** O que fazer **
Quais países têm o salário mínimo expresso em dólares no texto fornecido abaixo, e que valor é atribuído a cada um?

** Texto fornecido **

= = = = =

“O povo continua na rua, agora rumo ao socialismo”. A consigna, inscrita em muitas das camisetas vermelhas, dá o tom do estado de espírito dos milhares de venezuelanos que inundaram ruas de Caracas para comemorar o primeiro de maio. A concentração dos chavistas (ou bolivarianos, como eles preferem) foi iniciada no bairro La Bandera, por volta das 8h da manhã, e deslocou-se pelas avenidas Nueva Granada e Fuerzas Armadas até a Urdaneta (a mesma usada para lembrar o golpe de abril de 2002), esquina Las Carmelitas, a duas quadras do palácio presidencial Miraflores, no centro da cidade. Com grupos musicais, bandeiras, cartazes e, claro, discursos, a manifestação foi até o início da noite. No imenso palco, as palavras de ordem: “Trabalhadores anti-imperialistas. Pela soberania e pela paz. Unidos construiremos o socialismo”.
O ato serviu também para festejar os 30% de reajuste do salário mínimo, anunciado na véspera pelo presidente Hugo Chávez, destacando que agora a Venezuela tem o maior piso salarial da América Latina. Passou para o equivalente a 372 dólares (para propiciar as comparações), sem incluir o tíquete de alimentação (Segundo o sítio da Telesur, o mínimo da Argentina está em 310 dólares e o do Chile em 266). No Brasil, deve estar agora em torno de 240 dólares, certo?

= = = = =

** Trecho dos dados **
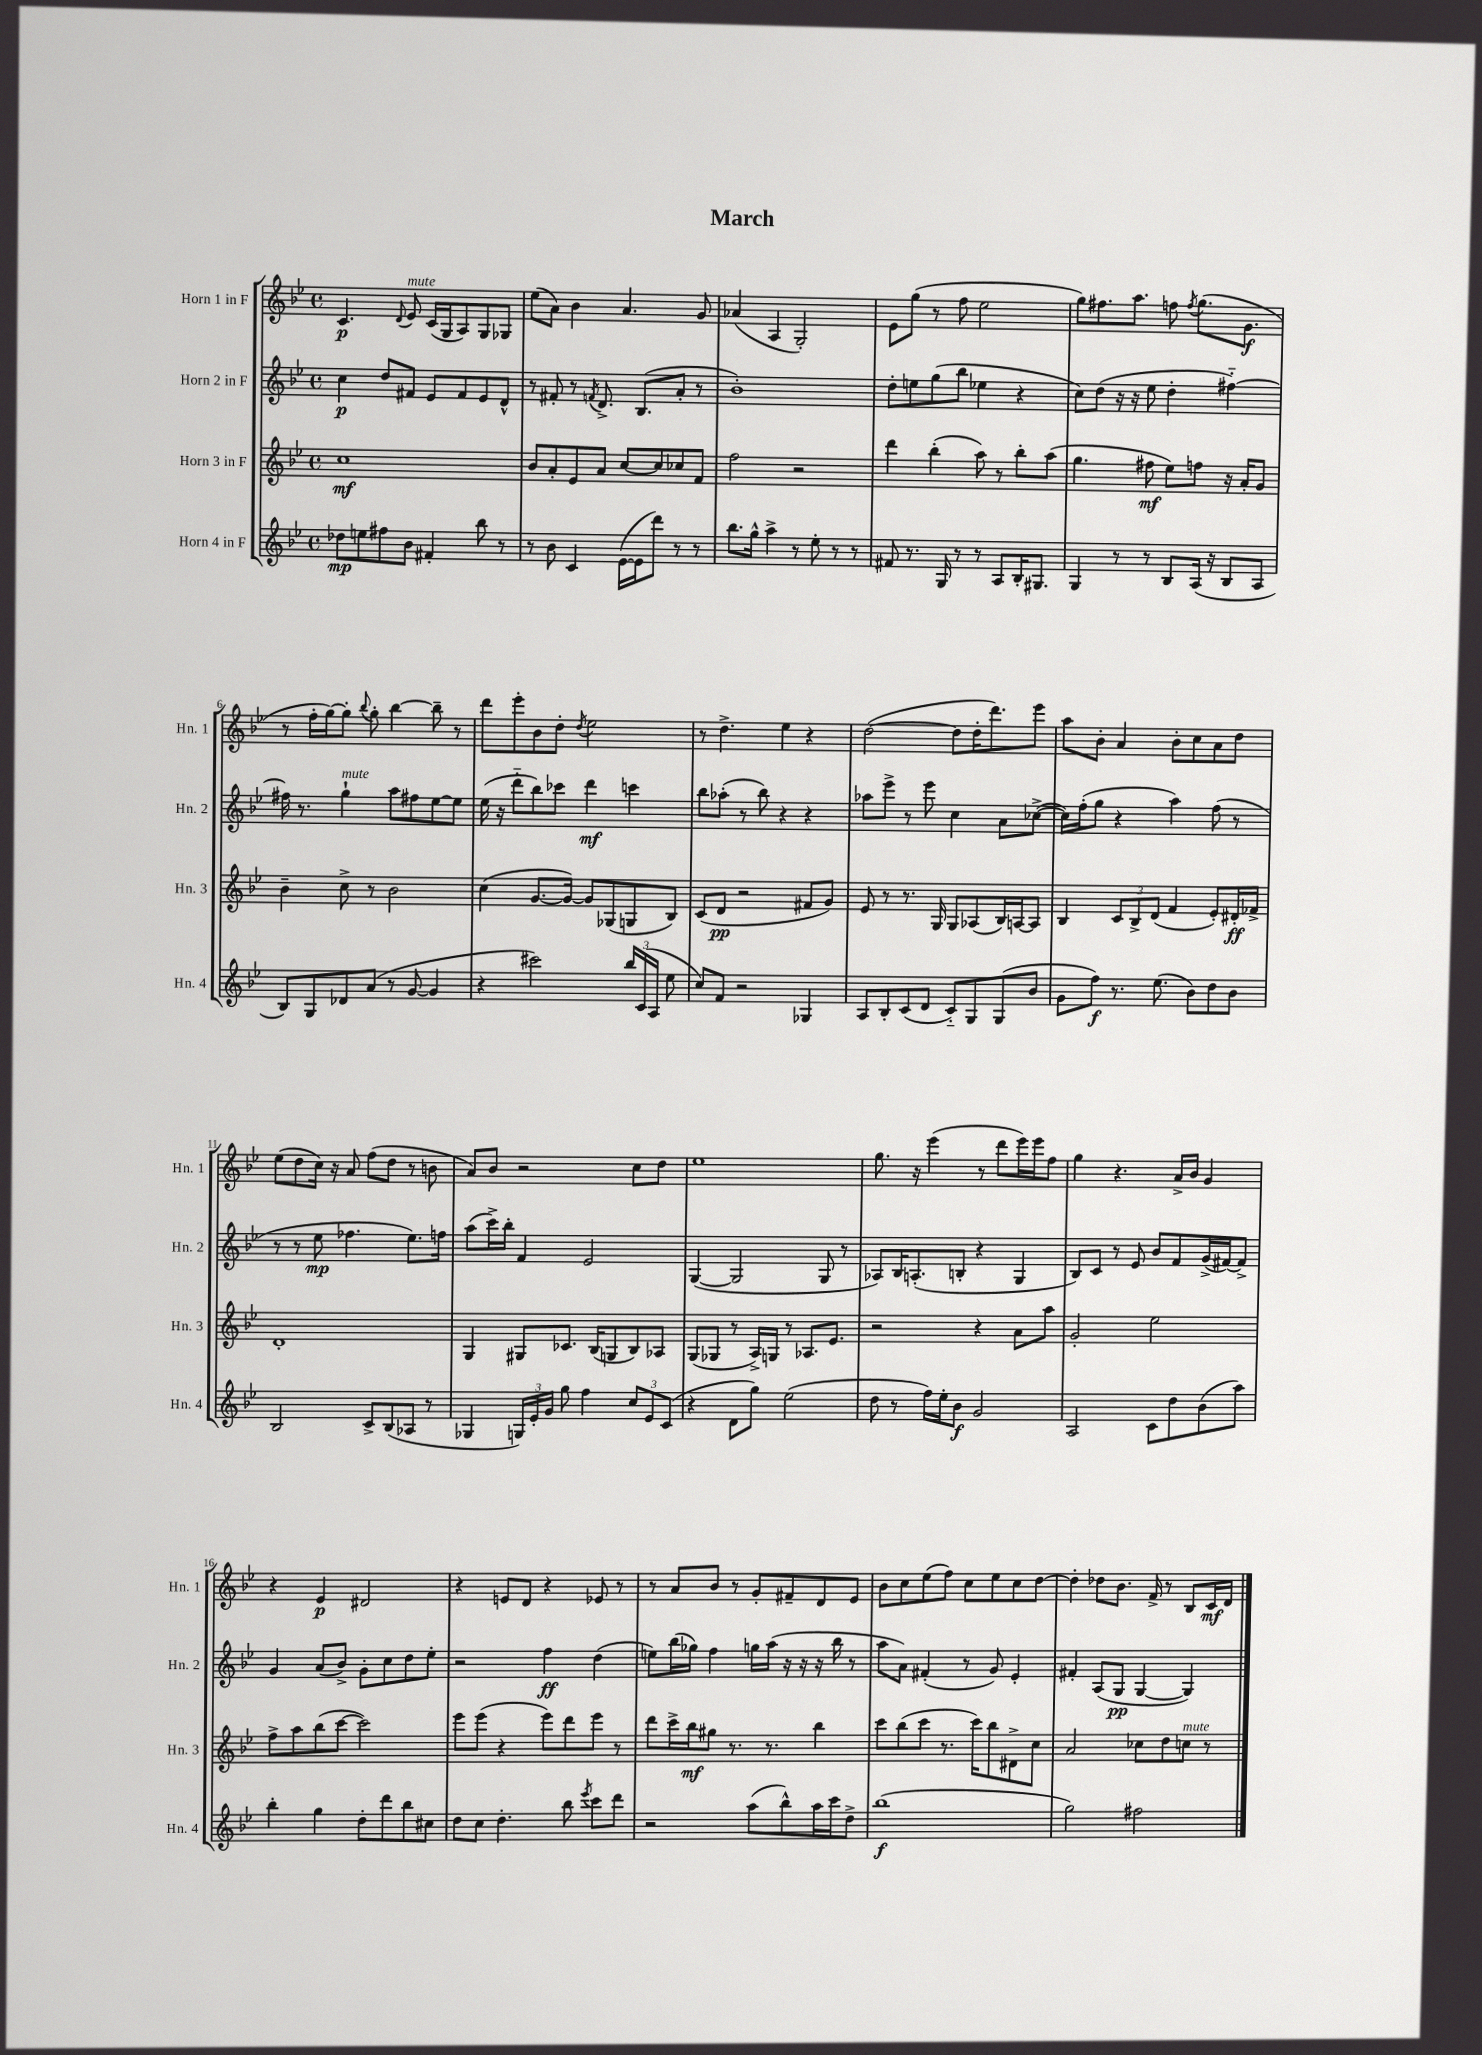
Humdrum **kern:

= = = = =

** Resposta completa **
- Venezuela: 372 dólares, sem incluir o tíquete de alimentação
- Argentina: 310 dólares
- Chile: 266 dólares
- Brasil: em torno de 240 dólares